Art in Nature

— Fortunately for our love of art, our love of nature is becoming more subject to artistic guidance. The latter sentiment is to a great degree inherent; right in impulse, but too often crude and inartistic in its manifestations ; leading, by false logic, to the conclusion that because a thing is “ natural ” it must therefore be beautiful. The results of good intentions misapplied are proverbially identical with the fruits of the intentionally bad. Fortunately, however, mistakes are the most potent of educators, and in view of the violence of some of the horticultural art that delights the multitude in and about many of our cities, although it may be to the artist like a needle-thrust in the eye, there is the consolation that finally it must become painful to the sight of all.

In a certain great city that rejoices in a reputation for cultivated taste, there is a favorite piece of public ground, which exhibits qualities of color and design so inharmonious as to make it comparable to a patchwork quilt. It is almost an article of faith with the larger number of the inhabitants that this piece of ground is a Garden of Eden in beauty. As the presence of the good is in time certain to awaken a consciousness of the bad, it is safe to predict that, in the city in question, the creation of extensive public grounds, designed by an artist who has made such work the study of a lifetime, will make even the great mass of the population aware of the room for improvement in their pet garden.

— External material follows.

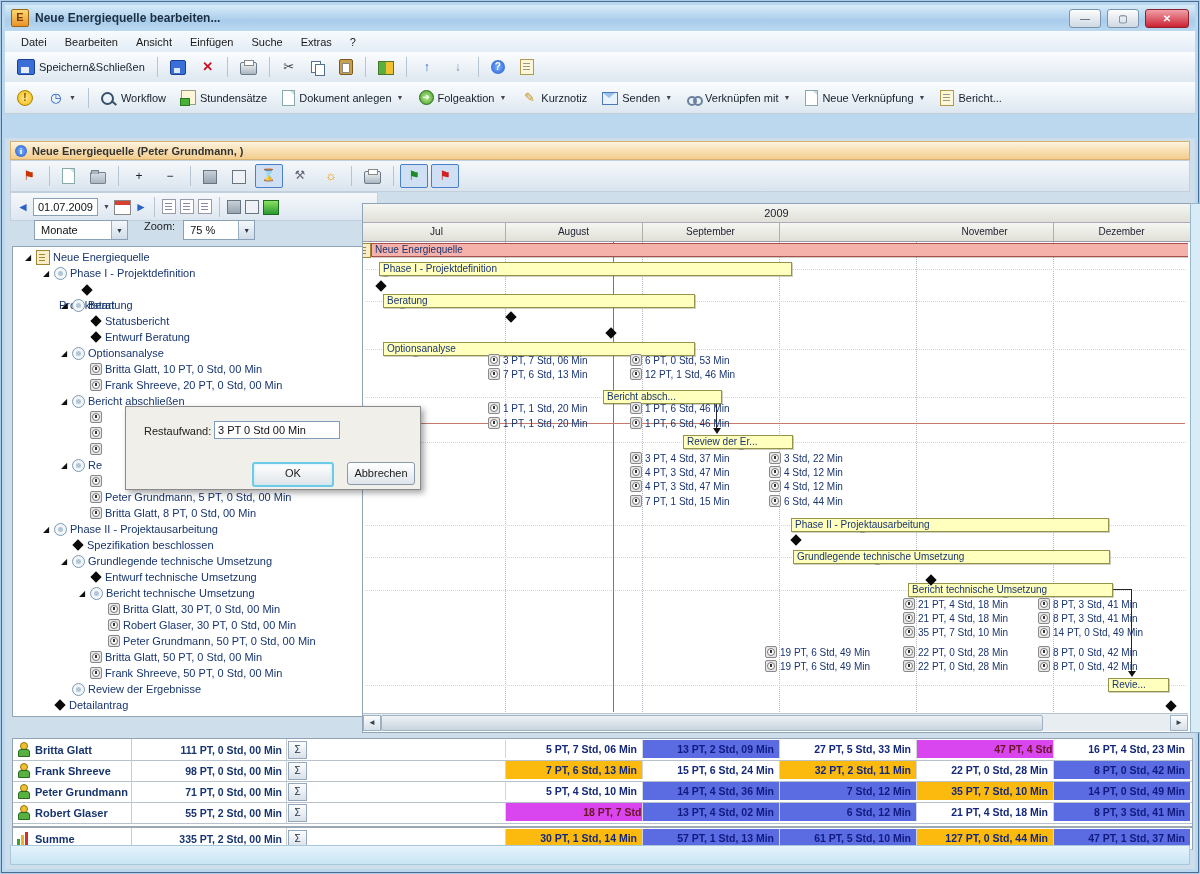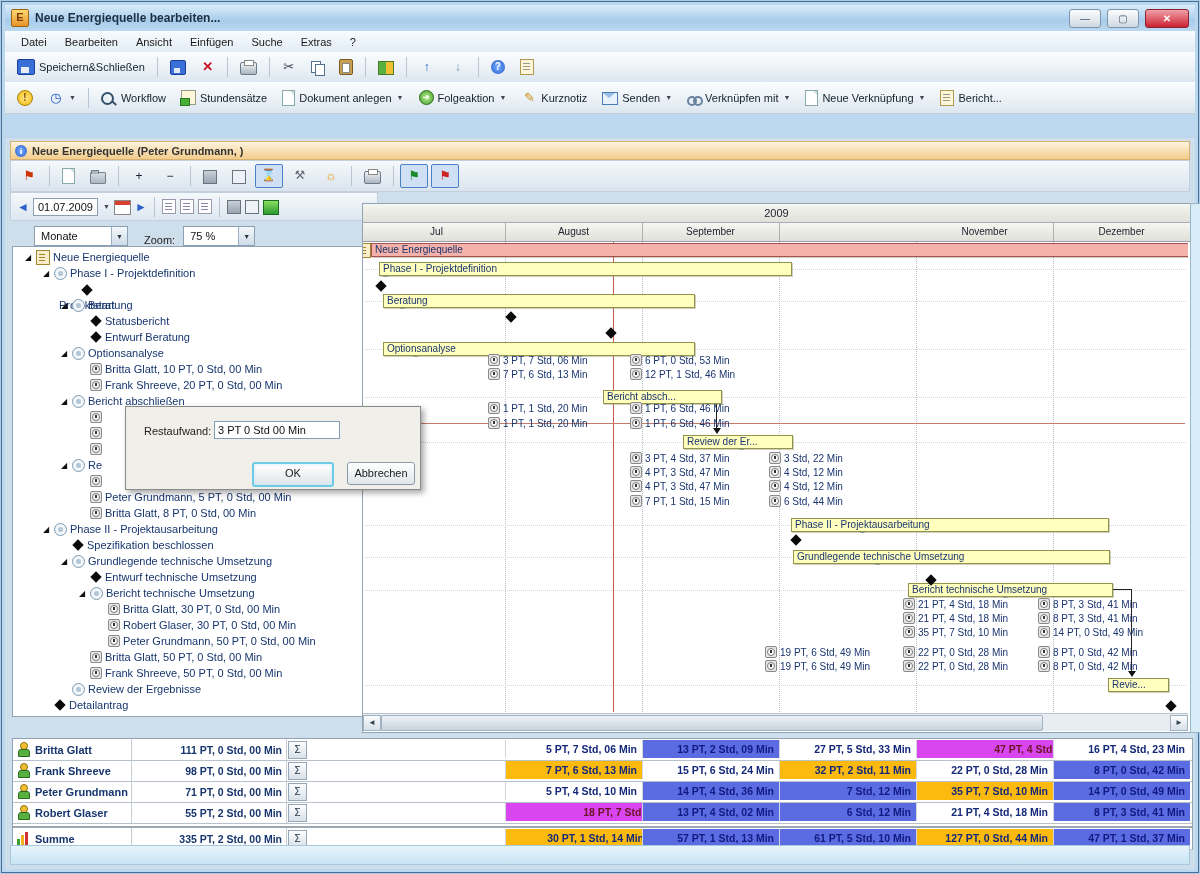"Monate" #interval-row { align-items: flex-end -> flex-start }
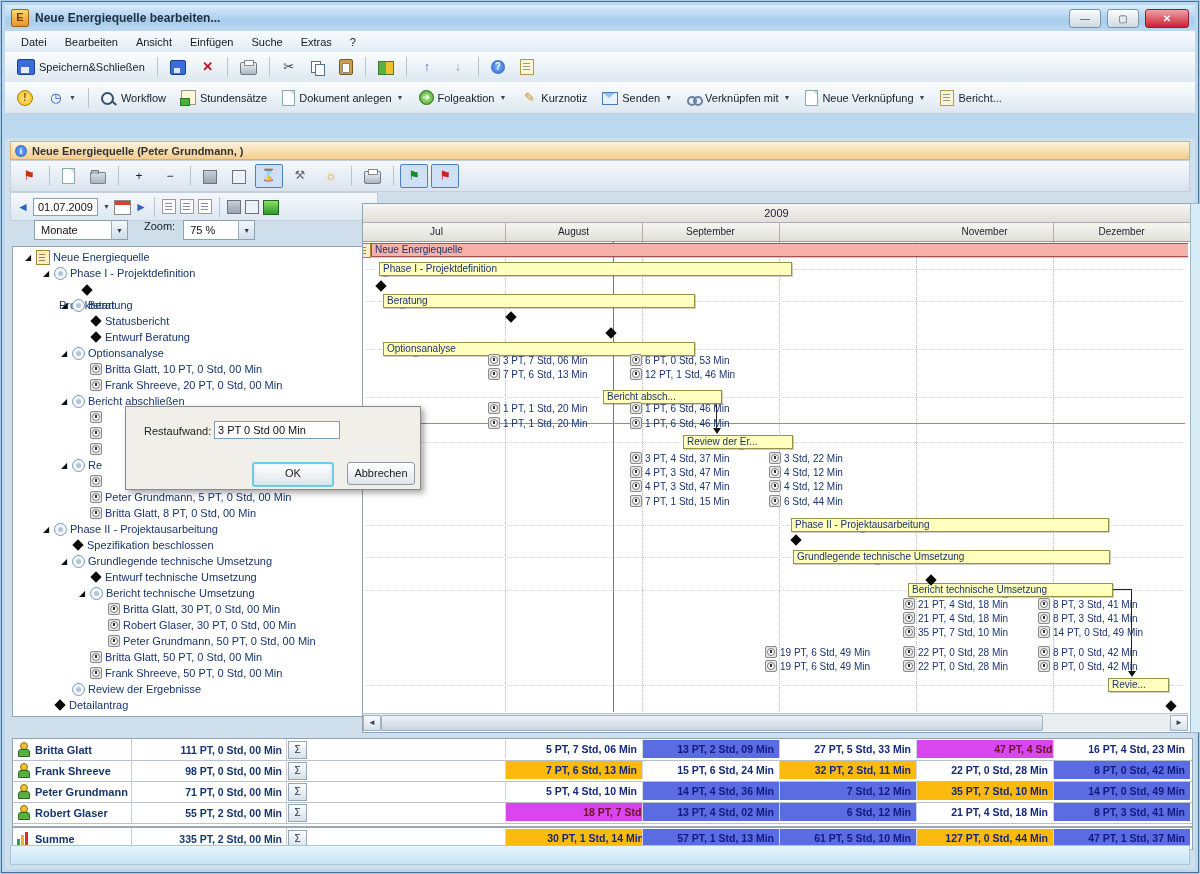"30 PT, 1 Std, 14" div.r-cell { padding-left: 7px -> none }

The classes known as cultivated need training in this respect almost as much as do the generally untutored. Indeed, the former too often have a certain selfsufficiency of taste which makes them more difficult to reach. Some of us, who can easily tell if a landscape-painting be good, cannot say if a landscape itself be bad, although the same principles hold in the latter as in the former. Few persons who know good paintings would care to venture to paint for themselves, but at times the amateur steps in where the artist fears to tread. There are too many, however, who consider their admiration for nature sufficient to warrant them in the attempt to create their own landscapes, when the pictures they would compose involve a dealing with elements so complex that, in comparison, the problem of the painter is simplicity itself.

The common error that because a thing grows out of the ground it is peculiarly “ a work of nature,” and therefore of necessity beautiful, is a most fruitful source of failure in gardening and landscape. In this light, it seems almost a heresy to state the fact that many of our garden flowers are as much the work of man as are aniline dyes, for instance, and that one may be as atrocious in color as the other. Akin to this error is the idea that things which may be excellent and beautiful in themselves must be correspondingly excellent and beautiful in conjunction. The women of a certain insular realm have a reputation, in other lands, for ill-taste in dress. The silks, velvets, laces, etc., of which their garments are made may be of admirable quality, and even beautiful in themselves ; but an array like a green velvet bonnet with a purple feather and scarlet ribbons, combined with pink waist and blue skirt, constitutes a spectacle which would probably have startled the eyes of one accustomed even to the sight of King Solomon robed in all his glory ! But, this combination is artistically no worse than that displayed in the garden heretofore alluded to, with lawns blotched and tattooed with unmeaning floral designs, shrubs and trees planted without reference to unity of composition or any effect of spaciousness, a small pond attempting to imitate the irregularity of a lake, but margined with stiff granite curbing and crossed by a ponderous bridge.

Another false tendency, born of good intent, is the sentimentality manifest in a sort of arboreal fetichism, regarding a tree in itself as something sacred, a sort of sentient being, invested with an inherent right to existence. This feeling often stands formidably in the way of the development of the artistic qualities of a landscape.

For the popularization of this, as of other arts, a familiarity with the works and the teachings of its best masters is essential. Our land has been lavishly endowed by nature, and for art to become something besides an exotic we need to appreciate that fact. A true art must be founded in nature, and not in the art of another people. The practical field for the exercise of the noble calling known as landscape-gardening, or landscape-architecture, is a large one in this country, and young men of artistic tastes, who seriously apply themselves to the study, need not fear to find its ranks overcrowded. The growth of taste will keep their services in demand, however their numbers may increase. A notable advance in the past few years is evident. Greater attention is paid to the artistic character of private grounds ; our cities are learning to regard public parks as necessities, and through them the best of missionary work is done in bringing the poorest classes out from their noisome surroundings, opening their eyes to the beauty of sunlight and the common things of nature ; a public sentiment has been developed which has secured the preservation of Niagara from the vandalism which for years has prostituted it; important steps have been taken for the protection of the Adirondacks ; and perhaps Congress may be persuaded to save our national forest domain before the trees have been entirely cut away, or licked up by the flames.